“If only it were all so simple! If only there were evil people somewhere insidiously committing evil deeds, and it were necessary only to separate them from the rest of us and destroy them. But the line dividing good and evil cuts through the heart of every human being. And who is willing to destroy a piece of his own heart?” – Aleksandr Solzhenitsyn, “The Gulag Archipelago”
I’ve been thinking about this quote. “If only it were all so simple,” as the quote states; if only labels could be permanently set and we never had to hold ourselves to a standard. But we humans are complex beings, capable of both good and evil, no matter who we are.
No one is really absolutely evil or completely good on their own. Typically, upon closer examination, people act mostly within the bounds of their influence. The Stanford Prison Experiment is a great example of this. Sometimes it’s convenient to simplify humanity when we want to distance ourselves from the idea we could be terrible given a different upbringing or set of influences, but it’s important for us to take a deeper look into what life choices and factors may lead individuals like ourselves into doing undesirable things, lest we blind ourselves to our own capacity for evil. In order to take initiative and ownership of our lives, and in order to repent and find freedom, we must be aware and take responsibility for our potential for darkness as well as light. It’s like Anakin/Darth Vader, one of the most iconic villains ever, who is always described as having potential to turn back to the light. Or Cal in “East of Eden,” who is constantly wrestling with an inherited inner darkness, a generational curse, looking to triumph over it.
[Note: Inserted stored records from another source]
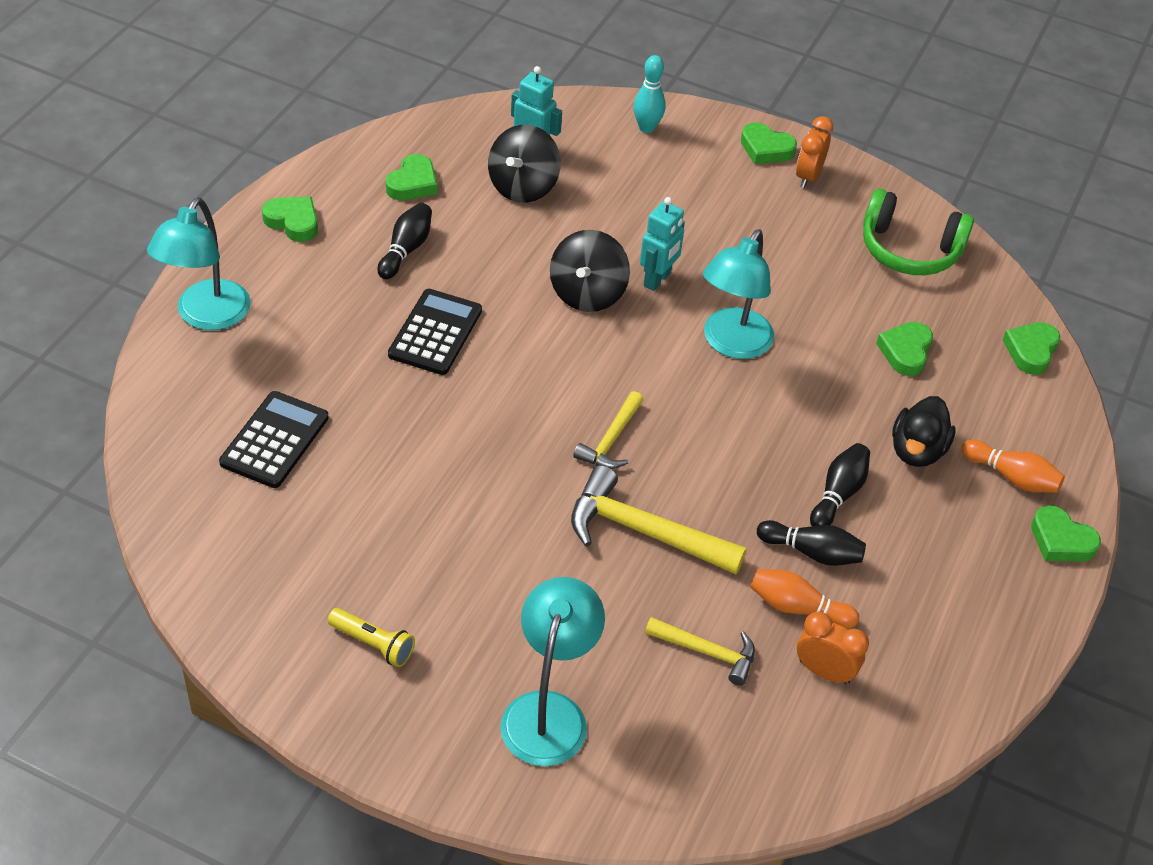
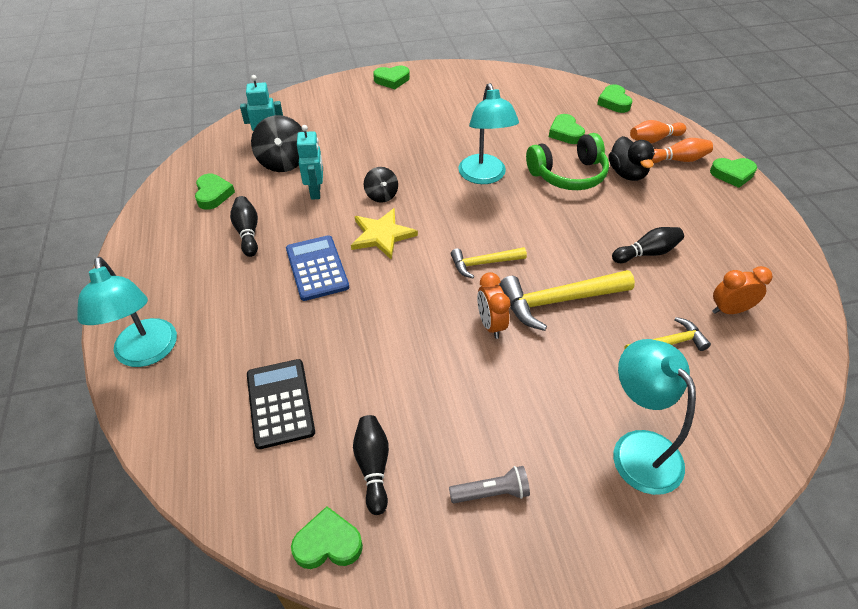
camera: 35 degrees left, 0 degrees up
green heart [262,197,318,242] -> green heart moved to [291,506,363,569]
yellow flashlight [328,608,415,667] -> grey flashlight [449,466,530,503]
black calculator [388,289,482,375] -> blue calculator [286,235,349,301]
black spinning top [550,230,630,312] -> black spinning top [364,167,398,203], size x0.61
yellow hammer [573,391,644,469] -> yellow hammer turned 90 degrees clockwise [451,247,527,278]
turquoise bowling pin [633,55,666,133] -> none
turquoise robot [640,197,685,291] -> turquoise robot moved to [297,125,323,200]
orange bowling pin [750,569,859,628] -> orange bowling pin moved to [630,120,686,143]
orange clock [796,116,833,188] -> orange clock moved to [477,272,510,339]
black bowling pin [810,443,870,526] -> black bowling pin moved to [353,415,389,515]
green headphones [863,189,974,275] -> green headphones moved to [526,133,609,190]
none -> yellow star [351,208,418,260]

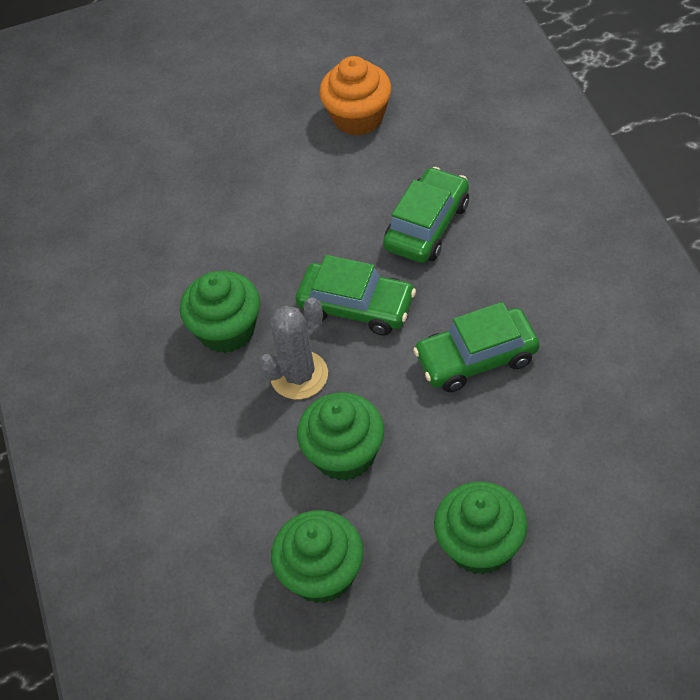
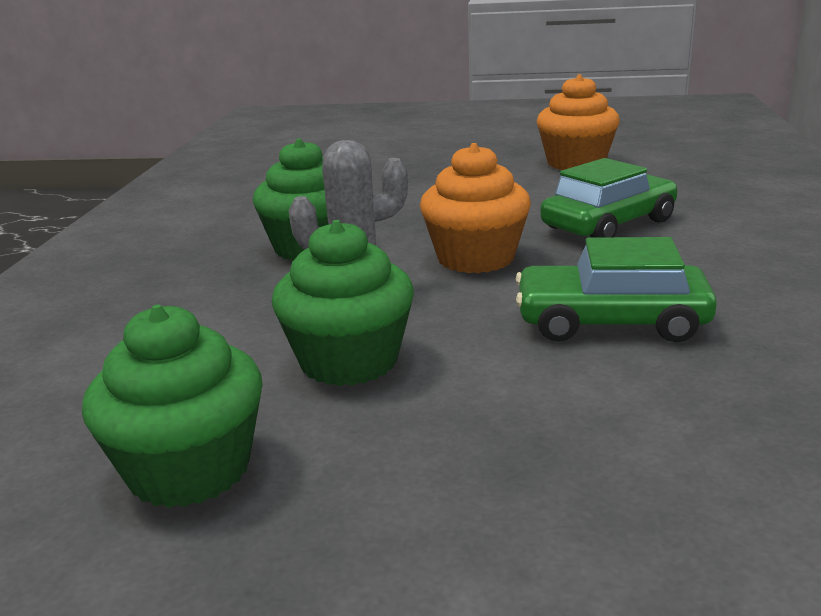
camera: 20 degrees right, 30 degrees down
green car [295,255,416,336] -> orange cupcake [420,143,531,273]
green cupcake [434,481,528,575] -> none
“Then the LORD said to Cain, ‘Why are you angry? Why is your face downcast? If you do what is right, will you not be accepted? But if you do not do what is right, sin is crouching at your door; it desires to have you, but you must rule over it.’” — Genesis 4:6-7
“But the Hebrew word, the word timshel—'Thou mayest'— that gives a choice. It might be the most important word in the world. That says the way is open. That throws it right back on a man.” … “And now that you don't have to be perfect, you can be good.” — John Steinbeck, East of Eden
“For a righteous man falls seven times, and rises again, But the wicked stumble in time of disaster and collapse.” — Proverbs 24:16
What makes a man righteous or good is not perfection, but the humility and conviction to rise again after every failure; admission of faults, confession of wrongdoing, vulnerable exposure of weakness, and the choice to improve through it all. So hike upward, toward the light friends, though it may take all we have and every day brings opposition, the view from the top will be invigorating.